• Text provided
Issue2028

classification

Title:	unicode lacks a _formatter_parser()
Type:	behaviour	Severity:	normal
Components:	Library	Versions:	Jython 2.7
		Milestone:

process

Status:	closed	Resolution:	fixed
Dependencies:		Superseder:
Assigned To:	jeff.allen	Nosy List:	Arfrever, fwierzbicki, jeff.allen, santa4nt, seletz, zyasoft
Priority:	normal	Keywords:

Created on 2013-03-23.11:39:12 by seletz, last changed 2014-06-29.15:44:18 by jeff.allen.

Messages
msg7964 (view)	Author: Stefan Eletzhofer (seletz)	Date: 2013-03-23.11:43:27
The parse() function in the string.py module (line 620) tries to return a _formatter_parser from a unicode object. The _formatter_parser() is available on str, but not on unicode in the latest jython.
msg7969 (view)	Author: Frank Wierzbicki (fwierzbicki)	Date: 2013-03-23.20:03:23
Could you provide a small example that shows the bug that results, or the motivating use case? It would be even better if there is a test in the standard lib that is failing or skipped because of this lack if you happen to know of one. That way we can know when we've properly fixed it.

• Records
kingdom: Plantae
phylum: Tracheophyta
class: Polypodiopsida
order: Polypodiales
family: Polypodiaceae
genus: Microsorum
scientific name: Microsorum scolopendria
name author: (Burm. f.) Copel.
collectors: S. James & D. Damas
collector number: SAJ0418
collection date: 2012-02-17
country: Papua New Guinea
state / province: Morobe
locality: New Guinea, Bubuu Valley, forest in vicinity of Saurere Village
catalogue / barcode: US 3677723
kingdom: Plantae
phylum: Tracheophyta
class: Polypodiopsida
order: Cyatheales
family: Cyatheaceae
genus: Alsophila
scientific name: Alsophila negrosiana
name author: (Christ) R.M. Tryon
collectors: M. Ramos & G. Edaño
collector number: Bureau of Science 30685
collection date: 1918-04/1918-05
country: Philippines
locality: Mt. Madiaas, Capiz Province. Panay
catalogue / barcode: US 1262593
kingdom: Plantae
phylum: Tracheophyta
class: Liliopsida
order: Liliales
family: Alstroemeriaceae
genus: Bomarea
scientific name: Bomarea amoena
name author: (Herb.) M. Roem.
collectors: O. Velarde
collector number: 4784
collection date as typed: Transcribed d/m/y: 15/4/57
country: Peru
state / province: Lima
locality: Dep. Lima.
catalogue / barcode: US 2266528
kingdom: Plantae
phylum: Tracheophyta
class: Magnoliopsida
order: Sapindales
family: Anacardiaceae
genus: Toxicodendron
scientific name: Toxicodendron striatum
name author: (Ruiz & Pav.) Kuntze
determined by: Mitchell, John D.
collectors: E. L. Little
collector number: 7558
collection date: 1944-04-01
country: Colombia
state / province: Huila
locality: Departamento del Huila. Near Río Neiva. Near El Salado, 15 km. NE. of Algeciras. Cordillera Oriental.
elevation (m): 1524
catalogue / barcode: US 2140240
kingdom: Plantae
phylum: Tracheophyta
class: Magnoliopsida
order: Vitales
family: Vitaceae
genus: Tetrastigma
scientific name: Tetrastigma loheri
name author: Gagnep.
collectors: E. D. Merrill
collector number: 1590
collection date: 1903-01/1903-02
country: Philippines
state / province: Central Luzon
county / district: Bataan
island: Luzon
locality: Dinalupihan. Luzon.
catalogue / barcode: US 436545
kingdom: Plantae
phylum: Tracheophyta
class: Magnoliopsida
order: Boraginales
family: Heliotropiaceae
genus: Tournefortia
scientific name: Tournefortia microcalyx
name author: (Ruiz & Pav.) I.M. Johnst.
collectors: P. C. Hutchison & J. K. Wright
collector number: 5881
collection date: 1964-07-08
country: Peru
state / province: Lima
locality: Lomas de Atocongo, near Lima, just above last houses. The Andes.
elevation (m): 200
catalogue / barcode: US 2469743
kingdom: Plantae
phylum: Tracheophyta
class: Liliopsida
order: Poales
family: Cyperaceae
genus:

• Written task A
In the Jython issue report, which function in the string.py module tries to get a _formatter_parser from a unicode object?
• Written task B
In the Jython issue report, why does Frank Wierzbicki want a failing or skipped standard library test that shows the bug?
• Written task C
Extend the Jython issue report from where it stops.

• Task result A
The parse() function, at line 620 of string.py.

• Task result B
He asks for such a test so the developers can tell when they have properly fixed the bug.

• Task result C
msg7979 (view)	Author: Stefan Eletzhofer (seletz)	Date: 2013-03-25.07:56:31
I just looked at the "string.py" module in Lib -- there's a comment about this (line 533ff):: ######################################################################## # the Formatter class # see PEP 3101 for details and purpose of this class # The hard parts are reused from the C implementation. They're exposed as "_" # prefixed methods of str and unicode. # The overall parser is implemented in str._formatter_parser. # The field name parser is implemented in str._formatter_field_name_split And I looked at the output of dir("foo") and dir(u"foo"). The former does indeed have a _formatter_parser() and _formatter_field_name_split() method. Where are the tests located in a checked-out Jython tree?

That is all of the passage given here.